Since 1982, Prof. Peters has directed the chemistry component of the Advance College Project, a program in which Indiana University cooperates with high schools throughout Indiana to offer university-level courses in general chemistry. These courses are taught by superior high school teachers to qualified high school juniors and seniors, who earn college credit. Thousands of high school chemistry students have benefited from this program. In addition, Prof. Peters served for more than 26 years as a lecturer and research mentor in the IU NSF-supported summer science institute for high school students.
In 1986, Peters invited 26 high school chemistry teachers to Indiana University to discuss problems centering on the curricular content of high school chemistry courses, the operation of laboratory courses, the selection and procurement of textbooks and other materials, and laboratory safety. One year later, he organized a meeting in Indianapolis attended by more than 200 high school and college chemistry teachers from Indiana. On the basis of that meeting, Prof. Peters, with assistance from three other educators, founded the Indiana Alliance of Chemistry Teachers (I–ACT).
For many years, during the IU Chemistry Department celebration of National Chemistry Week, Prof. Peters conducted an extremely popular program of demonstrations, called the “Magic of Chemistry,” attended by several hundred elementary, middle, and high school students and their parents. On other occasions, he performed this program for groups such as the Boy Scouts and the Indiana Science Olympiad.
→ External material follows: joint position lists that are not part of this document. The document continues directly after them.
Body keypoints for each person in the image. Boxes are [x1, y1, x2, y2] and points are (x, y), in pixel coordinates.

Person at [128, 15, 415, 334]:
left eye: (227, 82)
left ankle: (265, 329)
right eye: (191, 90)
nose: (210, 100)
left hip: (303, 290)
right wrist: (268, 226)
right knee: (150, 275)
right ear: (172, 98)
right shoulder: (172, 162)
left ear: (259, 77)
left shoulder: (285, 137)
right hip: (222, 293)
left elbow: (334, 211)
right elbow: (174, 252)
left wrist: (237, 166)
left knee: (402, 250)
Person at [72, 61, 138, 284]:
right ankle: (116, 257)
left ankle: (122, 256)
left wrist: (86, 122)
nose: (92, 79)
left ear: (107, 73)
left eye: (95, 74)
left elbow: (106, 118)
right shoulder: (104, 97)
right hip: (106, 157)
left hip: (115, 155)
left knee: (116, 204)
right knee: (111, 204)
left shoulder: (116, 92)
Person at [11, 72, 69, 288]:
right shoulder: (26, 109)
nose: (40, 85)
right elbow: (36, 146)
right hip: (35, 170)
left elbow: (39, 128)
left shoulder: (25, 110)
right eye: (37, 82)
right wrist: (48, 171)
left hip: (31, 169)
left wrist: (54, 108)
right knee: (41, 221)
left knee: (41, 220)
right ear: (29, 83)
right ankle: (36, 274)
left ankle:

Peters was the principal author and driving force behind the highly regarded text “Chemical Separations and Measurements: Theory and Practice of Analytical Chemistry”, one of his five textbooks that in total have sold more than 120,000 copies.
Research pursued by Peters and his 119 graduated research-group members centered on organic electrochemistry, most recently involving metal-salen complexes. These studies resulted in more than 215 publications, which were recognized by The Electrochemical Society in 2012 with the Manuel M. Baizer Award in Organic Electrochemistry.
Seemingly mild-mannered and physically unimposing, Peters possessed a booming voice and a lecturing style that could not fail to win students over. He was also surprisingly competitive, especially on the racquetball court, where his aggressive style usually resulted in victory. He was generous with his time and knowledge and assisted many of his junior colleagues in the most effective style of writing lectures, journal articles, and research grant proposals. Each year, he voluntarily prepared and presented a multi-lecture short course on effective scientific writing, a series that was routinely attended by both faculty and students. Generous also with his personal resources, he was named for the 2019 Old Crescent Award from IU, intended to celebrate individuals whose exceptional philanthropy creates a lasting impact, empowering students and faculty of today and tomorrow in equal measure. He was truly loved and admired, and will be missed by so many.
Prof. Peters is survived by his nephew Ruben Portugues, living in Germany, and by his niece Iliana Portugues who lives in the UK. Both became scientists, in no small measure, due to the interesting stories and demonstrations from their uncle, his kindness and genuineness, his passion for research and teaching and their summer visits to Bloomington and IU Chemistry.